* **WORK TO COMPLETE**
Below are entries with pictures among them; reproduce exactly, and only, the lines from the one containing "Showroom 6: 10/1F Tô Ký, Thới Tam Thôn, Hóc" down to the one containing "Vaikka sosiaalihuoltolakiin kirjattu", without the pictures.

* **Items from a data source**
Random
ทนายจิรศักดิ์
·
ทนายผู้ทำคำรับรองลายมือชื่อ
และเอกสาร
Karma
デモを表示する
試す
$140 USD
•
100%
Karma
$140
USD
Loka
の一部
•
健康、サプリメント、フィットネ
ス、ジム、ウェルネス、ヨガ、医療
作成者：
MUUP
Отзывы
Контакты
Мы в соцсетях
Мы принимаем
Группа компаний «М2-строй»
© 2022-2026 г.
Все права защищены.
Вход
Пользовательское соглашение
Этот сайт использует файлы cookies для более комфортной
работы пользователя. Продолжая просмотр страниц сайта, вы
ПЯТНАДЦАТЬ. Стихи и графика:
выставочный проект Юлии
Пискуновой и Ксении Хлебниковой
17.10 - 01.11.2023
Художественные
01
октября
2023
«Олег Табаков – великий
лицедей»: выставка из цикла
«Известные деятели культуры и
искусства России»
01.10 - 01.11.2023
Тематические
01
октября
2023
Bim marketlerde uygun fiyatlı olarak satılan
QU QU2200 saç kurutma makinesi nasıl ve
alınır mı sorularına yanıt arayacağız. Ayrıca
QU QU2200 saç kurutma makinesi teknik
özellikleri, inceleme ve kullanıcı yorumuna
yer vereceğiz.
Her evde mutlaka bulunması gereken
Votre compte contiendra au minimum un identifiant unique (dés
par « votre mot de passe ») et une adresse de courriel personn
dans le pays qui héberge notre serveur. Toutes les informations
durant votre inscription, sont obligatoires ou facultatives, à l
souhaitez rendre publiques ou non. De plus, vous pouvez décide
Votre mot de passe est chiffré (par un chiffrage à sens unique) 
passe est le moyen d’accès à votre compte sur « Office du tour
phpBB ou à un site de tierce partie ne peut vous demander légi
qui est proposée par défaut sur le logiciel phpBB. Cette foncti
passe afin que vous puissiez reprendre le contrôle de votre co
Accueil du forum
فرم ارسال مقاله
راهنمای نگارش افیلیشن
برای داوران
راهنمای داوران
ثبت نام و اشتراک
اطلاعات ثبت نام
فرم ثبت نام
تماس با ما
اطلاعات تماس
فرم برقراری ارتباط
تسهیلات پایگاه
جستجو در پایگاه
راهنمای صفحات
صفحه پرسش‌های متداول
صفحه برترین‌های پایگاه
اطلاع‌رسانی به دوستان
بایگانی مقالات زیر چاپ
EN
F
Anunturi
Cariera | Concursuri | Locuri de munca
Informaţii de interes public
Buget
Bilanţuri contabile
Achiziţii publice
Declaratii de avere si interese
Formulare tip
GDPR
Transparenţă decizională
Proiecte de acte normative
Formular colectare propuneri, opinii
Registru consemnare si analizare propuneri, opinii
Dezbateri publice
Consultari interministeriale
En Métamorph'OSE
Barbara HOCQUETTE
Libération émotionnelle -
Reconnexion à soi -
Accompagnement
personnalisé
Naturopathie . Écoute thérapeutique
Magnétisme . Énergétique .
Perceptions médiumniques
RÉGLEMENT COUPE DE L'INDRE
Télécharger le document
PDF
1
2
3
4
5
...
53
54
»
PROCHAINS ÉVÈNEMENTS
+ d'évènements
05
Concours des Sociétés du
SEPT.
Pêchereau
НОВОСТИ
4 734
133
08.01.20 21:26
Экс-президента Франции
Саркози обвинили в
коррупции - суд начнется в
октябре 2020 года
...
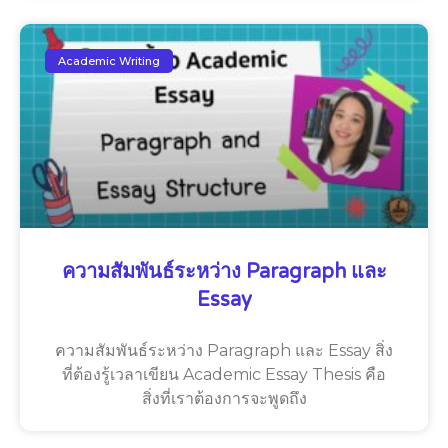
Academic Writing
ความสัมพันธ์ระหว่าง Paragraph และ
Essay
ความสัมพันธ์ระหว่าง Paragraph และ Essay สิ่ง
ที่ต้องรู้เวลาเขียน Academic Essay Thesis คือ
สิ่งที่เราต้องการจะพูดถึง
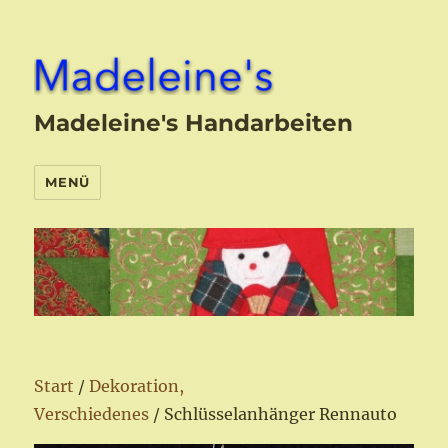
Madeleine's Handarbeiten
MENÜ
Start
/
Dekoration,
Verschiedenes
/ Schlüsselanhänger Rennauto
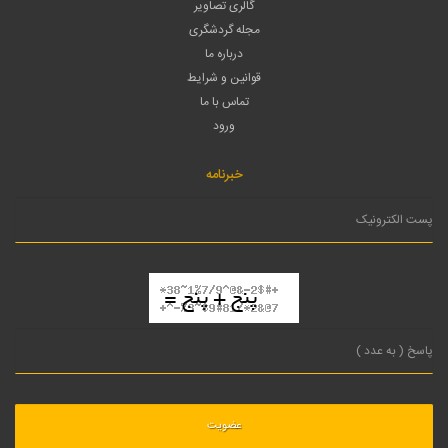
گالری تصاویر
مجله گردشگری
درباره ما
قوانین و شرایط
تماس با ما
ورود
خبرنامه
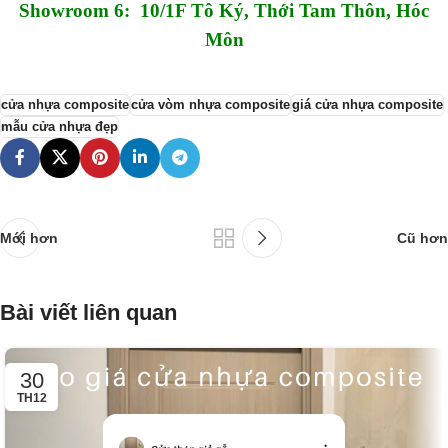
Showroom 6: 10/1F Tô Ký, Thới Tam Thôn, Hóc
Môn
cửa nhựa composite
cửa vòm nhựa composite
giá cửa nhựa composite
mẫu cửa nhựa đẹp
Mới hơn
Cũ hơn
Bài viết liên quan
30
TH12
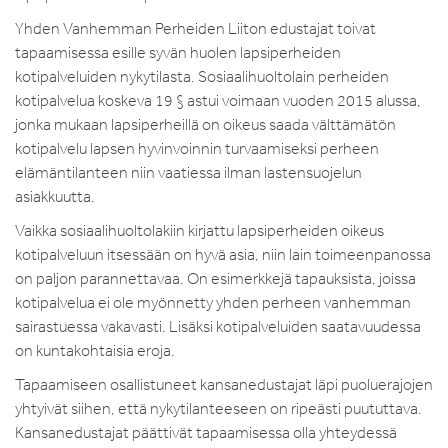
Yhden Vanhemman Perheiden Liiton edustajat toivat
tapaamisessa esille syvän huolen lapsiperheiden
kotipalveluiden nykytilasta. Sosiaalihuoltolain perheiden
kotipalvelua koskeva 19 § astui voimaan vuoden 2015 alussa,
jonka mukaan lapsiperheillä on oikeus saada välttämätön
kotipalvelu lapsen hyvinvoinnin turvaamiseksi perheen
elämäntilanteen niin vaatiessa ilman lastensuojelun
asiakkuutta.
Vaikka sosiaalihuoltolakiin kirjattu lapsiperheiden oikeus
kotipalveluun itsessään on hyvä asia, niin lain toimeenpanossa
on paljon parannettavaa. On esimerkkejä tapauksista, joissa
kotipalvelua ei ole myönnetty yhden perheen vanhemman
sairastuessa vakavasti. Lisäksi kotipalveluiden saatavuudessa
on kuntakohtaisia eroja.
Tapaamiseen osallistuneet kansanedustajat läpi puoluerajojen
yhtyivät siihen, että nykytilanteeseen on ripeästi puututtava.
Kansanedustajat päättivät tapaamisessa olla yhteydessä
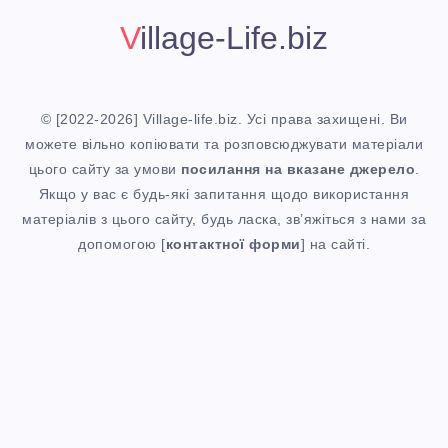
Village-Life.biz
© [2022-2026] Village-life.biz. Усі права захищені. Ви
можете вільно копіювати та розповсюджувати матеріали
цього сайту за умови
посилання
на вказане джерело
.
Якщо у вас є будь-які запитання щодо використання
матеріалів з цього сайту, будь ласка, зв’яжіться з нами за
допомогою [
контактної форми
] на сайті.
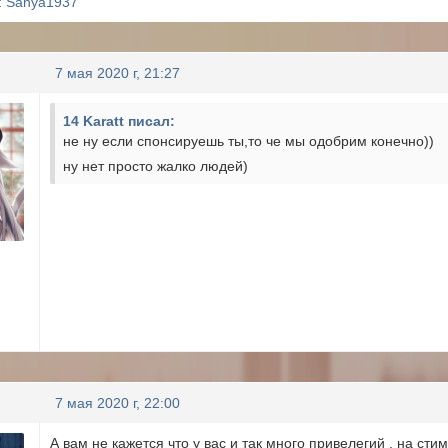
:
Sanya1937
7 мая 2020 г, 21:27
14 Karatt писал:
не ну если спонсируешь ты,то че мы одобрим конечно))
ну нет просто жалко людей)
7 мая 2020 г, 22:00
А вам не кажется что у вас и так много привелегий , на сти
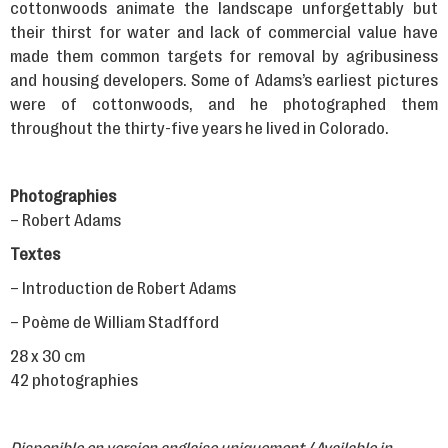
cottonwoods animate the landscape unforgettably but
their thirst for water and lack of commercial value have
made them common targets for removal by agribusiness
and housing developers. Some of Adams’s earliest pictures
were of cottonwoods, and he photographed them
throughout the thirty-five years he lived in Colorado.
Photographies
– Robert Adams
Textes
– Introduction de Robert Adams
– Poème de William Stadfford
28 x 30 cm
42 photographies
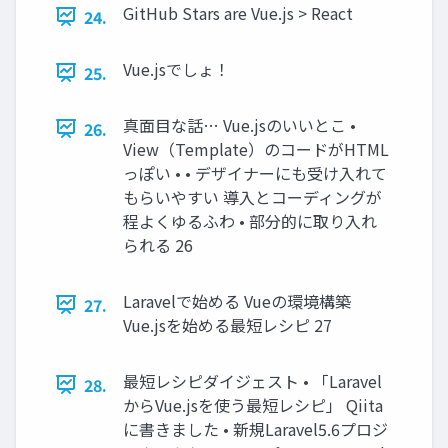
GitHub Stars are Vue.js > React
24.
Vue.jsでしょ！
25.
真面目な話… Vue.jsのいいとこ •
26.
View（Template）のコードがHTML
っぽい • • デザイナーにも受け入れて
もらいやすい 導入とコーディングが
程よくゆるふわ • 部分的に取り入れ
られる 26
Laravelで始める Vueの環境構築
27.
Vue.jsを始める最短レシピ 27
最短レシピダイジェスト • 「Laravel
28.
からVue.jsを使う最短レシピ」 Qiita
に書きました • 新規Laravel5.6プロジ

* **EXERCISE OUTPUT**
Showroom 6: 10/1F Tô Ký, Thới Tam Thôn, Hóc
Môn
cửa nhựa composite
cửa vòm nhựa composite
giá cửa nhựa composite
mẫu cửa nhựa đẹp
Mới hơn
Cũ hơn
Bài viết liên quan
30
TH12
Yhden Vanhemman Perheiden Liiton edustajat toivat
tapaamisessa esille syvän huolen lapsiperheiden
kotipalveluiden nykytilasta. Sosiaalihuoltolain perheiden
kotipalvelua koskeva 19 § astui voimaan vuoden 2015 alussa,
jonka mukaan lapsiperheillä on oikeus saada välttämätön
kotipalvelu lapsen hyvinvoinnin turvaamiseksi perheen
elämäntilanteen niin vaatiessa ilman lastensuojelun
asiakkuutta.
Vaikka sosiaalihuoltolakiin kirjattu lapsiperheiden oikeus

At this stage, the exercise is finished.